Nie żyje
Terry Jones, aktor, scenarzysta, reżyser i historyk, jeden z założycieli Latającego Cyrku Monty Pythona. Miał 77 lat.
Getty Images © Dave J Hogan Urodził się w 1942 roku w Cowlyn Bay w Walii. Dorastał w Surrey w Anglii. Studiował literaturę na Oxfordzie, gdzie poznał
Michaela Palina.
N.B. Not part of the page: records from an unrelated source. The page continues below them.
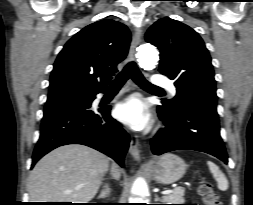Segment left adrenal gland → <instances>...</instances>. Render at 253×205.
<instances>
[{
	"mask_svg": "<svg viewBox=\"0 0 253 205\" xmlns=\"http://www.w3.org/2000/svg\"><path fill=\"white\" fill-rule=\"evenodd\" d=\"M155 201H162L159 197H158V195L157 194H155V199H154Z\"/></svg>",
	"mask_w": 253,
	"mask_h": 205,
	"instance_id": "a2214340",
	"label": "left adrenal gland"
}]
</instances>
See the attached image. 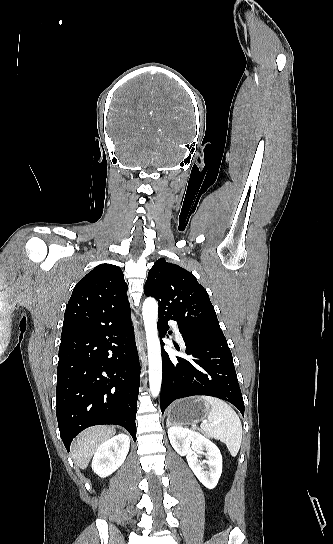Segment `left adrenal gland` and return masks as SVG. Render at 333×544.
Returning a JSON list of instances; mask_svg holds the SVG:
<instances>
[{"label":"left adrenal gland","mask_w":333,"mask_h":544,"mask_svg":"<svg viewBox=\"0 0 333 544\" xmlns=\"http://www.w3.org/2000/svg\"><path fill=\"white\" fill-rule=\"evenodd\" d=\"M166 425H167V427H170L171 424H170L169 420H167Z\"/></svg>","instance_id":"obj_1"}]
</instances>
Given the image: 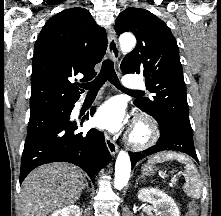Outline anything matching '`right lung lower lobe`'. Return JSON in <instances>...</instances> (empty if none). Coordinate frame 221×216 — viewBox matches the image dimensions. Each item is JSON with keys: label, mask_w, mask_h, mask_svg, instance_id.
I'll list each match as a JSON object with an SVG mask.
<instances>
[{"label": "right lung lower lobe", "mask_w": 221, "mask_h": 216, "mask_svg": "<svg viewBox=\"0 0 221 216\" xmlns=\"http://www.w3.org/2000/svg\"><path fill=\"white\" fill-rule=\"evenodd\" d=\"M74 103L66 106L64 116L35 138L25 142L21 159L20 184L36 167L51 162H69L81 167L93 180L111 156L104 134L96 129L75 132L86 120L71 121ZM95 107L91 109V115Z\"/></svg>", "instance_id": "right-lung-lower-lobe-1"}]
</instances>
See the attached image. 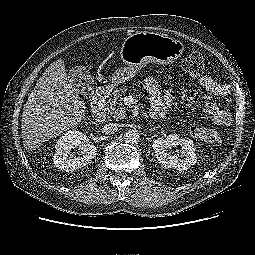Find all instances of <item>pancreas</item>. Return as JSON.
Segmentation results:
<instances>
[{
	"label": "pancreas",
	"instance_id": "obj_1",
	"mask_svg": "<svg viewBox=\"0 0 255 255\" xmlns=\"http://www.w3.org/2000/svg\"><path fill=\"white\" fill-rule=\"evenodd\" d=\"M126 93L127 89L125 87L122 86L121 88H116L112 93V97L108 100L106 109L110 115L113 114L115 119H122L125 117L126 111L124 110L121 101Z\"/></svg>",
	"mask_w": 255,
	"mask_h": 255
}]
</instances>
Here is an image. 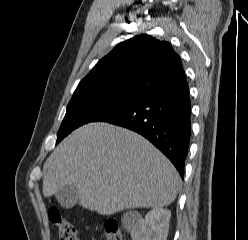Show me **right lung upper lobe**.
Returning <instances> with one entry per match:
<instances>
[{
    "mask_svg": "<svg viewBox=\"0 0 248 240\" xmlns=\"http://www.w3.org/2000/svg\"><path fill=\"white\" fill-rule=\"evenodd\" d=\"M186 81L182 62L170 43L149 35L118 44L79 83L82 88H111L144 97Z\"/></svg>",
    "mask_w": 248,
    "mask_h": 240,
    "instance_id": "1",
    "label": "right lung upper lobe"
}]
</instances>
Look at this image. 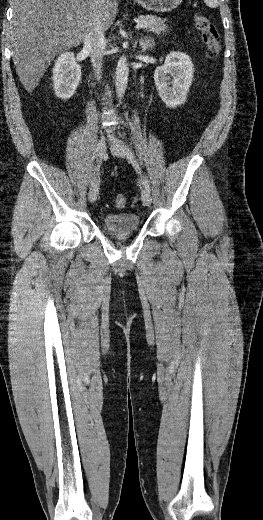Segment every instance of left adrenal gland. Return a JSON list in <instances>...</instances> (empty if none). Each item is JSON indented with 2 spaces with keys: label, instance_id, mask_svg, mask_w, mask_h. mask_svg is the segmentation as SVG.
I'll list each match as a JSON object with an SVG mask.
<instances>
[{
  "label": "left adrenal gland",
  "instance_id": "left-adrenal-gland-1",
  "mask_svg": "<svg viewBox=\"0 0 263 520\" xmlns=\"http://www.w3.org/2000/svg\"><path fill=\"white\" fill-rule=\"evenodd\" d=\"M139 45L141 46L143 51H146L147 49L153 46V39L148 36H142L140 38Z\"/></svg>",
  "mask_w": 263,
  "mask_h": 520
}]
</instances>
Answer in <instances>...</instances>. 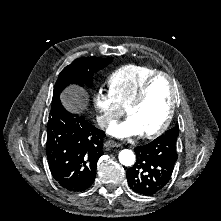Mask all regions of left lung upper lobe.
Wrapping results in <instances>:
<instances>
[{
    "instance_id": "left-lung-upper-lobe-1",
    "label": "left lung upper lobe",
    "mask_w": 221,
    "mask_h": 221,
    "mask_svg": "<svg viewBox=\"0 0 221 221\" xmlns=\"http://www.w3.org/2000/svg\"><path fill=\"white\" fill-rule=\"evenodd\" d=\"M178 135H179V127L177 124L174 128L166 131L163 136H166V137L172 138V139H177Z\"/></svg>"
}]
</instances>
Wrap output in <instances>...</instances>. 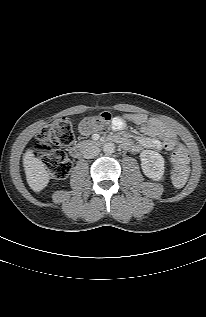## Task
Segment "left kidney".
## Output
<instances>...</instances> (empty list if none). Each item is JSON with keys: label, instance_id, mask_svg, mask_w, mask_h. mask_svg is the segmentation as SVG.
<instances>
[{"label": "left kidney", "instance_id": "left-kidney-1", "mask_svg": "<svg viewBox=\"0 0 206 317\" xmlns=\"http://www.w3.org/2000/svg\"><path fill=\"white\" fill-rule=\"evenodd\" d=\"M143 173L156 181L162 180L164 175V158L158 152L144 150L140 154Z\"/></svg>", "mask_w": 206, "mask_h": 317}]
</instances>
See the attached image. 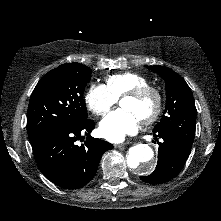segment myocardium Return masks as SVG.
Wrapping results in <instances>:
<instances>
[{"instance_id":"f54148a6","label":"myocardium","mask_w":221,"mask_h":221,"mask_svg":"<svg viewBox=\"0 0 221 221\" xmlns=\"http://www.w3.org/2000/svg\"><path fill=\"white\" fill-rule=\"evenodd\" d=\"M147 96H153L155 99L154 110L145 118L141 119L142 124H151L157 120L162 112L163 107V97L161 92L154 86L146 85L135 88L127 93H125L121 100L124 98L142 99Z\"/></svg>"}]
</instances>
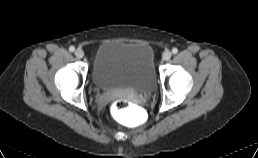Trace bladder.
I'll use <instances>...</instances> for the list:
<instances>
[{"label": "bladder", "instance_id": "obj_1", "mask_svg": "<svg viewBox=\"0 0 258 158\" xmlns=\"http://www.w3.org/2000/svg\"><path fill=\"white\" fill-rule=\"evenodd\" d=\"M92 80L102 90L152 92L156 85L152 47L147 43H102L93 59Z\"/></svg>", "mask_w": 258, "mask_h": 158}]
</instances>
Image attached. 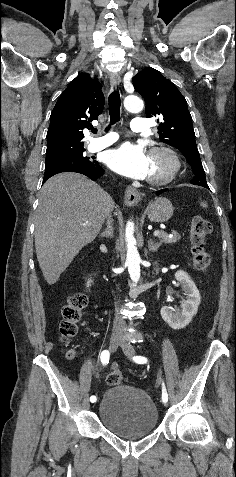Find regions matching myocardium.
Returning <instances> with one entry per match:
<instances>
[{
  "label": "myocardium",
  "mask_w": 236,
  "mask_h": 477,
  "mask_svg": "<svg viewBox=\"0 0 236 477\" xmlns=\"http://www.w3.org/2000/svg\"><path fill=\"white\" fill-rule=\"evenodd\" d=\"M162 155L169 164L167 172L157 177H148L147 182L151 185H164L171 182L181 169V161L177 153L168 146H155L150 150V156Z\"/></svg>",
  "instance_id": "f54148a6"
}]
</instances>
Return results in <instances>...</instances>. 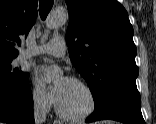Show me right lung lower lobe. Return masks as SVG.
<instances>
[{"label": "right lung lower lobe", "mask_w": 156, "mask_h": 124, "mask_svg": "<svg viewBox=\"0 0 156 124\" xmlns=\"http://www.w3.org/2000/svg\"><path fill=\"white\" fill-rule=\"evenodd\" d=\"M0 122L34 123L29 81L16 84L0 78Z\"/></svg>", "instance_id": "1"}]
</instances>
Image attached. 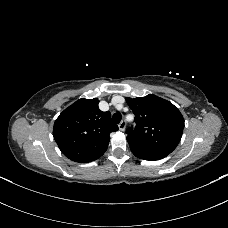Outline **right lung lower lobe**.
I'll list each match as a JSON object with an SVG mask.
<instances>
[{
    "mask_svg": "<svg viewBox=\"0 0 228 228\" xmlns=\"http://www.w3.org/2000/svg\"><path fill=\"white\" fill-rule=\"evenodd\" d=\"M103 155V154H102ZM102 155H99V156H97V157H95V158H93V159H90V160H88V161H85V162H83V163H87V162H91V161H94V160H96V159H98L100 156H102Z\"/></svg>",
    "mask_w": 228,
    "mask_h": 228,
    "instance_id": "98d812e1",
    "label": "right lung lower lobe"
}]
</instances>
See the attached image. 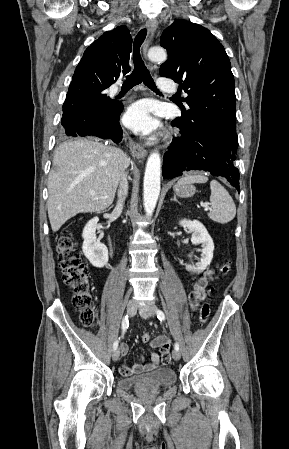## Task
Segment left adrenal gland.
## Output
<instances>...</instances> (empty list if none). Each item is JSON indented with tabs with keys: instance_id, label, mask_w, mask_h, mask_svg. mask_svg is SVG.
<instances>
[{
	"instance_id": "a2214340",
	"label": "left adrenal gland",
	"mask_w": 289,
	"mask_h": 449,
	"mask_svg": "<svg viewBox=\"0 0 289 449\" xmlns=\"http://www.w3.org/2000/svg\"><path fill=\"white\" fill-rule=\"evenodd\" d=\"M171 201H175V202L179 203V201L177 200L176 196H174V197L171 199ZM179 204H180V203H179Z\"/></svg>"
}]
</instances>
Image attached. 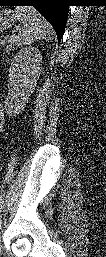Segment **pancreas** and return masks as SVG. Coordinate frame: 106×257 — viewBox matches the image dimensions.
Instances as JSON below:
<instances>
[{"label": "pancreas", "mask_w": 106, "mask_h": 257, "mask_svg": "<svg viewBox=\"0 0 106 257\" xmlns=\"http://www.w3.org/2000/svg\"><path fill=\"white\" fill-rule=\"evenodd\" d=\"M2 46H5V51L10 52L15 49V47L19 46V38L16 36L8 37L4 40H1Z\"/></svg>", "instance_id": "cf45deb5"}]
</instances>
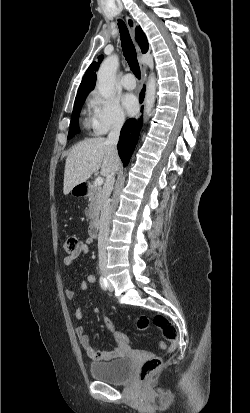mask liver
Instances as JSON below:
<instances>
[{
    "mask_svg": "<svg viewBox=\"0 0 250 413\" xmlns=\"http://www.w3.org/2000/svg\"><path fill=\"white\" fill-rule=\"evenodd\" d=\"M119 167L120 159L113 154L105 138L96 137L79 142L66 159L63 193L69 194L73 187L86 182L100 168V174L107 178Z\"/></svg>",
    "mask_w": 250,
    "mask_h": 413,
    "instance_id": "6515ba94",
    "label": "liver"
}]
</instances>
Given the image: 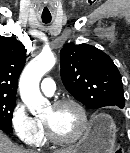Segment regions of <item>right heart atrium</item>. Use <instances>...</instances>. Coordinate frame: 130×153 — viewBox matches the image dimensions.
Wrapping results in <instances>:
<instances>
[{
  "label": "right heart atrium",
  "mask_w": 130,
  "mask_h": 153,
  "mask_svg": "<svg viewBox=\"0 0 130 153\" xmlns=\"http://www.w3.org/2000/svg\"><path fill=\"white\" fill-rule=\"evenodd\" d=\"M11 127L16 137L27 145H37L42 138V131L36 118L32 117L23 102L18 101L10 115Z\"/></svg>",
  "instance_id": "right-heart-atrium-1"
}]
</instances>
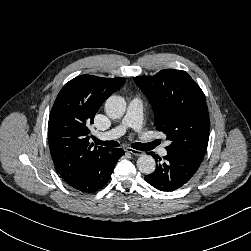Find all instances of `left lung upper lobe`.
Wrapping results in <instances>:
<instances>
[{"label":"left lung upper lobe","mask_w":251,"mask_h":251,"mask_svg":"<svg viewBox=\"0 0 251 251\" xmlns=\"http://www.w3.org/2000/svg\"><path fill=\"white\" fill-rule=\"evenodd\" d=\"M134 80L152 105L157 130L171 141L167 152L201 164L209 139V114L199 85L185 71L175 69Z\"/></svg>","instance_id":"obj_1"}]
</instances>
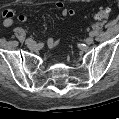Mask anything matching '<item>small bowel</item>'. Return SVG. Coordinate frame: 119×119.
Instances as JSON below:
<instances>
[{"label":"small bowel","mask_w":119,"mask_h":119,"mask_svg":"<svg viewBox=\"0 0 119 119\" xmlns=\"http://www.w3.org/2000/svg\"><path fill=\"white\" fill-rule=\"evenodd\" d=\"M55 7L61 11L62 15L63 16H73L74 15V11L71 10V9H67L65 8L64 6V3L61 2V1H57L55 3ZM15 16V12L13 9H6L3 11V18H4V21H3V25L5 27H10L13 23V17ZM18 20L21 21V22H25L27 20V17L25 15H19L18 16ZM60 43V40L59 39H54L52 37H50L48 39V45L51 49H54L56 48Z\"/></svg>","instance_id":"small-bowel-1"}]
</instances>
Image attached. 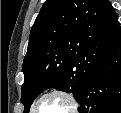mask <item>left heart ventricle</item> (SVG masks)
<instances>
[{
	"instance_id": "1",
	"label": "left heart ventricle",
	"mask_w": 121,
	"mask_h": 113,
	"mask_svg": "<svg viewBox=\"0 0 121 113\" xmlns=\"http://www.w3.org/2000/svg\"><path fill=\"white\" fill-rule=\"evenodd\" d=\"M70 110L67 101L59 96L45 98L38 107V113H63Z\"/></svg>"
}]
</instances>
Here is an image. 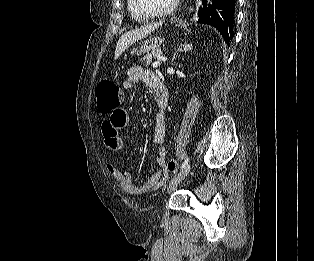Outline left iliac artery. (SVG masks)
<instances>
[{"mask_svg":"<svg viewBox=\"0 0 314 261\" xmlns=\"http://www.w3.org/2000/svg\"><path fill=\"white\" fill-rule=\"evenodd\" d=\"M189 162V158L187 157L184 162L182 163L181 169H183Z\"/></svg>","mask_w":314,"mask_h":261,"instance_id":"1","label":"left iliac artery"}]
</instances>
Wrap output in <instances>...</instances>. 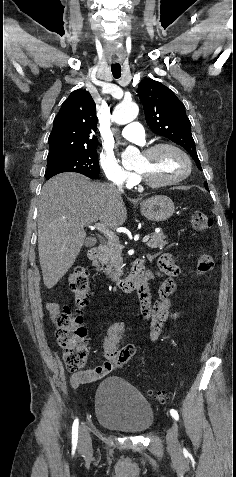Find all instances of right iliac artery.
Wrapping results in <instances>:
<instances>
[{"mask_svg":"<svg viewBox=\"0 0 236 477\" xmlns=\"http://www.w3.org/2000/svg\"><path fill=\"white\" fill-rule=\"evenodd\" d=\"M78 426H79V421L76 418L72 426V445L73 446H76L78 442Z\"/></svg>","mask_w":236,"mask_h":477,"instance_id":"right-iliac-artery-1","label":"right iliac artery"}]
</instances>
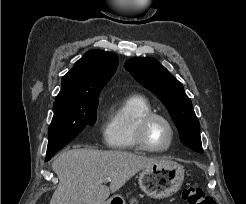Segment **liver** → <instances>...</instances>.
I'll return each instance as SVG.
<instances>
[{
    "label": "liver",
    "instance_id": "1",
    "mask_svg": "<svg viewBox=\"0 0 246 204\" xmlns=\"http://www.w3.org/2000/svg\"><path fill=\"white\" fill-rule=\"evenodd\" d=\"M126 151L72 149L64 151L52 163L59 185L50 204H105L131 177L158 162ZM110 178V186L103 184Z\"/></svg>",
    "mask_w": 246,
    "mask_h": 204
}]
</instances>
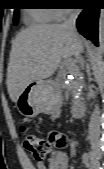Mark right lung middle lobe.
I'll list each match as a JSON object with an SVG mask.
<instances>
[{
  "label": "right lung middle lobe",
  "mask_w": 104,
  "mask_h": 169,
  "mask_svg": "<svg viewBox=\"0 0 104 169\" xmlns=\"http://www.w3.org/2000/svg\"><path fill=\"white\" fill-rule=\"evenodd\" d=\"M18 20V9H15V14H14V23H16Z\"/></svg>",
  "instance_id": "1"
}]
</instances>
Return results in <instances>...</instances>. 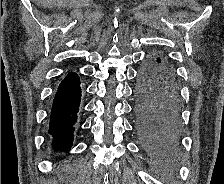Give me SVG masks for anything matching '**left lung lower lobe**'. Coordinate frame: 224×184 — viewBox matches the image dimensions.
Listing matches in <instances>:
<instances>
[{"mask_svg":"<svg viewBox=\"0 0 224 184\" xmlns=\"http://www.w3.org/2000/svg\"><path fill=\"white\" fill-rule=\"evenodd\" d=\"M160 58L143 62L135 88L136 129L141 139L156 149L175 147L181 134L179 84Z\"/></svg>","mask_w":224,"mask_h":184,"instance_id":"obj_1","label":"left lung lower lobe"}]
</instances>
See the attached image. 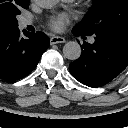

Zaczęli wspólnie pracować w telewizji, pisząc i występując w programach komediowych, m.in.
"Prosimy nie regulować odbiorników" (1967) czy
"Complete and Utter History of Britain" (1969).
W 1969 roku dołączył do
Johna Cleese'a,
Erica Idle'a,
Grahama Chapmana i
Terry'ego Gilliama, tworząc kultowy program satyryczny
"Latający Cyrk Monty Pythona", emitowany w latach 1969-1974. Niepokorny i surrealistyczny show stał się jednym z najbardziej wpływowych programów w historii stacji BBC: zrewolucjonizował komedię i okazał się kopalnią niezliczonych cytatów.
Jones zadebiutował jako reżyser, dzieląc tę funkcję z
Terrym Gilliamem przy pierwszym pełnometrażowym filmie Pythonów,
"Monty Python i Święty Graal" (1975). Następny,
"Żywot Briana" (1979), wyreżyserował już samodzielnie. Pod
"Sensem życia wg Monty Pythona" (1983) ponownie podpisał się w duecie z
Gilliamem. To w tym ostatnim pojawił się prawdopodobnie najsłynniejszy skecz z jego udziałem: scena z otyłym klientem restauracji, który na zwieńczenie posiłku raczy się "listkiem miętowym" i zaczyna spektakularnie wymiotować.
Kiedy trupa przestała funkcjonować,
Jones kontynuował karierę reżysera. Nakręcił m.in. takie filmy jak
"Personal Services" (1987),
"Eryk wiking" (1989) i
"O czym szumią wierzby" (1996). Ostatnia pozycja w jego filmografii to
"Czego dusza zapragnie" (2015).
Jones realizował się też jako pasjonat historii w programach telewizyjnych
"Krucjaty" (1995),
"Mieszkańcy średniowiecza" (2004) czy
"Terry Jones i barbarzyńcy" (2006). Napisał też dwie książki o Chaucerze, 20 książek dla dzieci i był twórcą serialu animowanego
"Blazing Dragons" (1996-1998).
W 2016 zdiagnozowano u niego demencję, tzw. otępienie czołowo-skroniowe, które m.in. odebrało mu mowę.